The award was presented May 24 at the Organization of American States headquarters in Washington, D.C. Troy Dow, a member of the LDS Public Affairs Committee in Washington D.C., and Elder Gordon Smith, an Area Seventy and a former Oregon Senator, received the award on behalf of the Church and its 16 million members, according to former Chairman of the U.S.-Mexico Chamber of Commerce Stuart Dye.
Dye presented the award with Duane Zobrist, a previous Chairman Emeritus of the Chamber, and described the Church during the ceremony as "a premier resource for saving lives and rendering assistance to so many in such devastating circumstances."
He continued that during the months following Hurricanes Maria, Irma and Harvey, 11,000 to 16,000 Mormon Helping Hands Volunteers were continuously deployed throughout the disaster areas, which he called "the single largest natural disaster coordinated response ever undertaken by the Church of Jesus Christ of Latter-day Saints"; and Helping Hands Volunteers mucked out over 15,000 homes. In Mexico, over 150,000 homes were damaged in earthquakes, and the Church provided hundreds of tons of supplies and assisted in reconstructing over 350 homes.
Dye said the total man-hours volunteered by members of the Church in the United States, Puerto Rico, the Virgin Islands and Mexico exceed 1 million.
"These thousands of LDS volunteers reached out to help not only members of their church but to neighbors and entire communities who were total strangers to clean up, salvage and rebuild," Dye said.
He also said he tried to answer the question of why the Church does humanitarian work.
"Because we are disciples of Jesus Christ, we endeavor to live and serve as He would have us live and serve," he said. "This effort was simply a manifestation of our love of Christ and our commitment to His discipleship."
Elder Smith said though the Church didn't do the humanitarian work to receive recognition, the Good Neighbor Award puts the Church "on the map" among people who still value the eternal principles of kindness, compassion and service; the award also "breaks down border" during a time of increased controversy surrounding the United States-Mexico border.
"I think it breaks down borders in the sense that we recognize that our relationship to our Heavenly Father does not know borders," he said. "It evidences that we understand our relationship one to another without regard to nationality or race or ethnicity or even religion and that we're all God's children. All deserve our compassion and our charity and our service when times of need strike."

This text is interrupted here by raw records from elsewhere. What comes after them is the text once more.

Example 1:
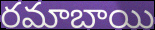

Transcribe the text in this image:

రమాబాయి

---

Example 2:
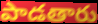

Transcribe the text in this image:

పాడతారు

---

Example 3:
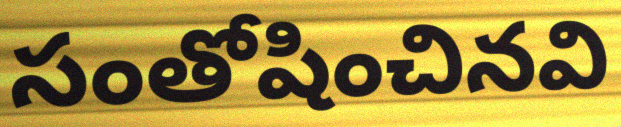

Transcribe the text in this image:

According to the organization's website, the Good Neighbor Awards "honors public and private sector leaders for their vision and commitment to mutually beneficial relations between Mexico and the United States." The U.S.-Mexico relationship is important to hemispheric relations, and the Chamber "salutes the individuals and corporations that have led the way toward greater cooperation and partnership between our nations."

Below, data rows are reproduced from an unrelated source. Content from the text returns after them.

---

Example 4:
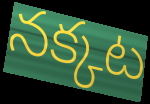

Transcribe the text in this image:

నక్కట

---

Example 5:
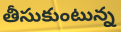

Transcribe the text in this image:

తీసుకుంటున్న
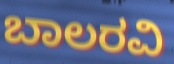
ಬಾಲರವಿ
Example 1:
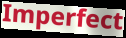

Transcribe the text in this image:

Imperfect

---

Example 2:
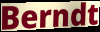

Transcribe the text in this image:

Berndt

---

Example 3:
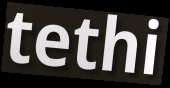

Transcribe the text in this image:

tethi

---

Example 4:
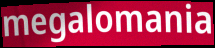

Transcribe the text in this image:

megalomania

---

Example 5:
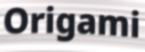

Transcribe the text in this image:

Origami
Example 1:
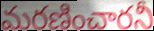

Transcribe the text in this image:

మరణించారనీ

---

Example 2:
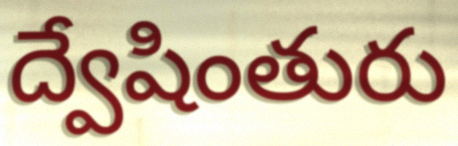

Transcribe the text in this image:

ద్వేషింతురు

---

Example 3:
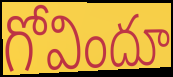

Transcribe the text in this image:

గోవిందూ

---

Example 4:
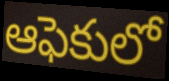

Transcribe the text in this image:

ఆఫెకులో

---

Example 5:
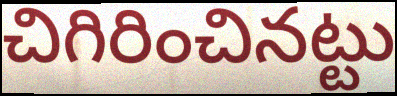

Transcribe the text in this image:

చిగిరించినట్టు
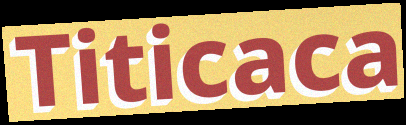
Titicaca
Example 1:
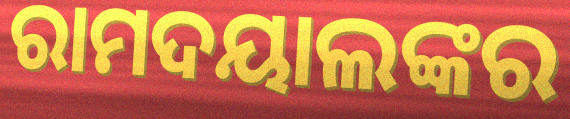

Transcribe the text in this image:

Other 2018 recipients of the Good Neighbor Awards include Ambassador Thomas A. Shannon, U.S. Department of State Undersecretary for Political Affairs; the Hon. Roberta S. Jacobson, U.S. Ambassador to Mexico; the American Red Cross and Cruz Roja Mexicana for their united efforts during Hurricanes Harvey, Irma and Maria and the Mexico earthquake.
The United States-Mexico Chamber of Commerce was established in 1973 as a non-profit business association "to promote trade, investment and joint ventures on both sides of the border." They are now "the leading binational business organization working to build mutually beneficial trade and investment relationships in the Americas," and their mission is to promote business between the United States and Mexico, according to their website. They operate through nine offices in Mexico and eight in the United States.